The animal study protocol was approved by the Animal Experimentation Ethics Committee of Chongqing Medical University. Six female Balb/c nude mice (aged four weeks) were provided by Beijing Laboratory Animal Research Center (Beijing, China) and housed in a pathogen-free animal facility (Laboratory Animal Center of Chongqing medical university). Briefly, six nude mice were randomly assigned to the control or experimental group (three mice per group). 1 × 10⁶ shCtrl and shNCK1-AS1 CaSki cells were suspended in 0.14 ml of phosphate buffer solution and subcutaneously injected into the femoral area of nude mice. The tumor was measured with calipers and the volume was calculated using the formula: (π/6)x³, where x = the largest diameter. Thirty-five days after tumor inoculation, the mice were sacrificed and the tumors were extracted to determine tumor weight. Data are presented as the mean ± SD.

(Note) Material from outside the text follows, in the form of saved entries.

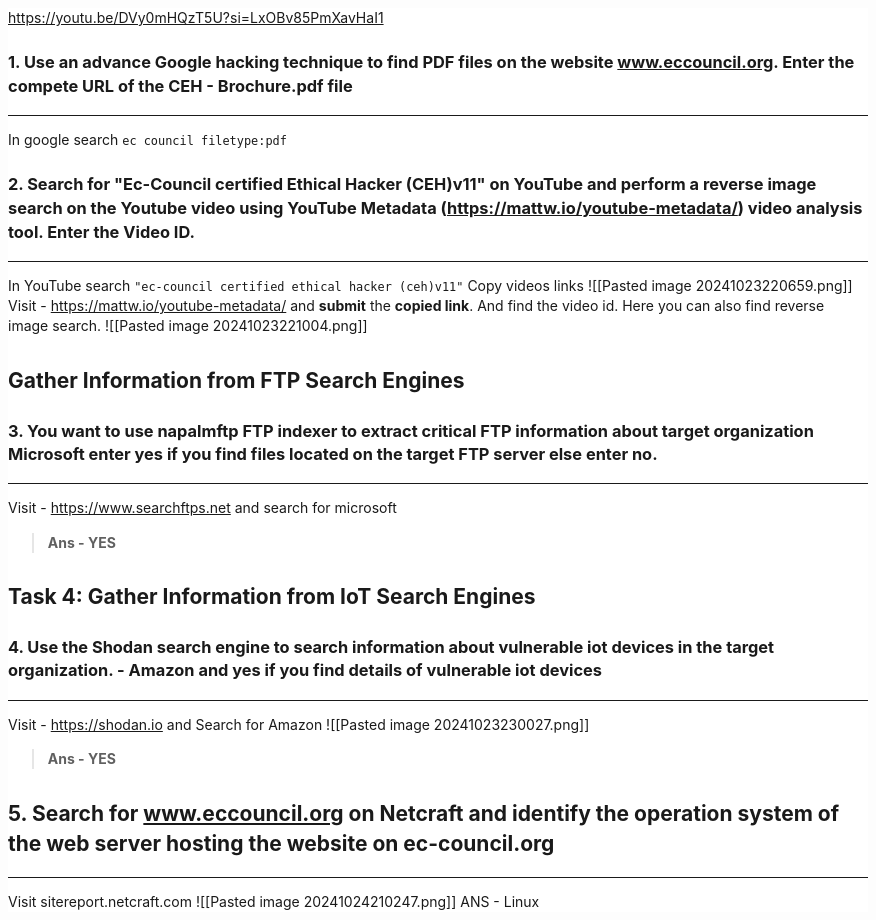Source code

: https://youtu.be/DVy0mHQzT5U?si=LxOBv85PmXavHaI1

### 1. Use an advance Google hacking technique to find PDF files on the website www.eccouncil.org. Enter the compete URL of the CEH -   Brochure.pdf file
---
In google search 
`ec council filetype:pdf`

### 2. Search for  "Ec-Council certified Ethical Hacker (CEH)v11" on YouTube and perform a reverse image search on the Youtube video using YouTube Metadata (https://mattw.io/youtube-metadata/) video analysis tool. Enter the Video ID.
---
In YouTube search   `"ec-council certified ethical hacker (ceh)v11"`
Copy videos links
![[Pasted image 20241023220659.png]] 
Visit - https://mattw.io/youtube-metadata/ and **submit** the **copied link**.
And find the video id. Here you can also find reverse image search.
![[Pasted image 20241023221004.png]]

## Gather Information from FTP Search Engines
### 3. You want to use napalmftp FTP indexer to extract critical FTP information about target organization Microsoft enter yes if you find files located on the target FTP server else enter no.
---
Visit - https://www.searchftps.net and  search for microsoft

>**Ans  - YES**


## Task 4: Gather Information from IoT Search Engines
### 4. Use the Shodan search engine to search information about vulnerable iot devices in the target organization. - Amazon and yes if you find details of vulnerable iot devices
---
Visit - https://shodan.io and Search for Amazon
  ![[Pasted image 20241023230027.png]]
  > **Ans - YES**


## 5. Search for www.eccouncil.org on Netcraft and identify the operation system of the web server hosting the website on ec-council.org
---
Visit  sitereport.netcraft.com
![[Pasted image 20241024210247.png]]
ANS - Linux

Fluorescence in situ hybridization analysis

Cy3 labeled FISH probes were designed and synthesized by Genepharma (Shanghai, China). Cells were grown on glass coverslips, fixed with ice-cold 4% paraformaldehyde for 20 min, and blocked with Pre-hybridization Buffer for 30 min. Cells were incubated with 25 μM NCK1-AS1 FISH probe in hybridization buffer in Hybridization Buffer in the dark at 37 °C overnight, washed three times with 2 × SSC, incubated with DAPI for detection for 15 min according Fluorescent In Situ Hybridization Kit manufacturer (Ribo, Guangzhou, China), and then analyzed using a confocal fluorescence microscope (FV1000-D, Olympus, Tokyo, Japan).

Luciferase reporter assay

The SP1 binding motif in the promoter region of NCK1-AS1 was identified by JASPAR (http://jaspar.genereg.net/). The full-length and the different fragment sequences were synthesized and then cloned into the pGL3-basic vector (Promega, Madison). Cells were seeded into 24-well plates and then cotransfected with 100 ng of pmirGLO-CDK1-WT, pmirGLO-CDK1-mut, and 200 nmol/L of miR-6857 mimics or control by using Lipofectamine 2000. Luciferase assays were performed 48 h after transfection using the dual-luciferase reporter assay system (Promega). Luciferase activities were assessed using the Dual Luciferase Assay Kit (Promega), according to the manufacturer’s instructions.

Statistical analysis

IBM SPSS statistics 23 was used for statistical analysis of cell invasion, colony formation, and tumor formation in the mice and conducted using the Student t test. The association between NCK1-AS1 expression and tumor stage was determined by Chi-square test. P ≤ 0.05 was considered as statistically significant.